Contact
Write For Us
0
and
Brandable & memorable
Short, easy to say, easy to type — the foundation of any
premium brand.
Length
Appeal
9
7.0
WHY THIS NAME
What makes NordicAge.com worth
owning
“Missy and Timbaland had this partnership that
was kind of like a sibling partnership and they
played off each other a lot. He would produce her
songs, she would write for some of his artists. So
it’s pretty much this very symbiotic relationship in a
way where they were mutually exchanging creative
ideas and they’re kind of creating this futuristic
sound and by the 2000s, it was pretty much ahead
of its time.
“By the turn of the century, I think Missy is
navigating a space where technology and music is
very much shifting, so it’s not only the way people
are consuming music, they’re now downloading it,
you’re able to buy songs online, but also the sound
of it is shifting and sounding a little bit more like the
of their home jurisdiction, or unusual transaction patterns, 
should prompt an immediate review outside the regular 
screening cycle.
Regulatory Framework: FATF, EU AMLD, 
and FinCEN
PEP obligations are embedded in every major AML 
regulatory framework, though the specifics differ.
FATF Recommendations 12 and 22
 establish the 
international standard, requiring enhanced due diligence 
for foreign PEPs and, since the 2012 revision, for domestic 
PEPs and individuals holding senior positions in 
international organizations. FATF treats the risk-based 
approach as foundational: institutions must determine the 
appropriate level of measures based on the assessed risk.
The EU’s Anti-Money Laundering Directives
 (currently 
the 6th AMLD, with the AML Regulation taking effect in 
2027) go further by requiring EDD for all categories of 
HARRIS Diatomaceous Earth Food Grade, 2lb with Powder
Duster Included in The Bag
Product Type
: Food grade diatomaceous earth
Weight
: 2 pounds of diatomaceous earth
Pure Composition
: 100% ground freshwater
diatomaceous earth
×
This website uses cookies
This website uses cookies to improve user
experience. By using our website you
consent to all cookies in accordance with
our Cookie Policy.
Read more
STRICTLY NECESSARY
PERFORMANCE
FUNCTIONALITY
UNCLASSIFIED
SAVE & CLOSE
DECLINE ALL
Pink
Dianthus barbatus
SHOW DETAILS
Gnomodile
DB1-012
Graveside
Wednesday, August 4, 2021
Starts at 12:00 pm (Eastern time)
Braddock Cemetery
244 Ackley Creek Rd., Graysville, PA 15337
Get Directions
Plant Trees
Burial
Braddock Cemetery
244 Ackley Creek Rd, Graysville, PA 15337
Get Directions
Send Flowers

**Your instructions**
Could you reproduce all of the lines above verbatim, from the first to the last?

**Solution below**
Contact
Write For Us
0
and
Brandable & memorable
Short, easy to say, easy to type — the foundation of any
premium brand.
Length
Appeal
9
7.0
WHY THIS NAME
What makes NordicAge.com worth
owning
“Missy and Timbaland had this partnership that
was kind of like a sibling partnership and they
played off each other a lot. He would produce her
songs, she would write for some of his artists. So
it’s pretty much this very symbiotic relationship in a
way where they were mutually exchanging creative
ideas and they’re kind of creating this futuristic
sound and by the 2000s, it was pretty much ahead
of its time.
“By the turn of the century, I think Missy is
navigating a space where technology and music is
very much shifting, so it’s not only the way people
are consuming music, they’re now downloading it,
you’re able to buy songs online, but also the sound
of it is shifting and sounding a little bit more like the
of their home jurisdiction, or unusual transaction patterns, 
should prompt an immediate review outside the regular 
screening cycle.
Regulatory Framework: FATF, EU AMLD, 
and FinCEN
PEP obligations are embedded in every major AML 
regulatory framework, though the specifics differ.
FATF Recommendations 12 and 22
 establish the 
international standard, requiring enhanced due diligence 
for foreign PEPs and, since the 2012 revision, for domestic 
PEPs and individuals holding senior positions in 
international organizations. FATF treats the risk-based 
approach as foundational: institutions must determine the 
appropriate level of measures based on the assessed risk.
The EU’s Anti-Money Laundering Directives
 (currently 
the 6th AMLD, with the AML Regulation taking effect in 
2027) go further by requiring EDD for all categories of 
HARRIS Diatomaceous Earth Food Grade, 2lb with Powder
Duster Included in The Bag
Product Type
: Food grade diatomaceous earth
Weight
: 2 pounds of diatomaceous earth
Pure Composition
: 100% ground freshwater
diatomaceous earth
×
This website uses cookies
This website uses cookies to improve user
experience. By using our website you
consent to all cookies in accordance with
our Cookie Policy.
Read more
STRICTLY NECESSARY
PERFORMANCE
FUNCTIONALITY
UNCLASSIFIED
SAVE & CLOSE
DECLINE ALL
Pink
Dianthus barbatus
SHOW DETAILS
Gnomodile
DB1-012
Graveside
Wednesday, August 4, 2021
Starts at 12:00 pm (Eastern time)
Braddock Cemetery
244 Ackley Creek Rd., Graysville, PA 15337
Get Directions
Plant Trees
Burial
Braddock Cemetery
244 Ackley Creek Rd, Graysville, PA 15337
Get Directions
Send Flowers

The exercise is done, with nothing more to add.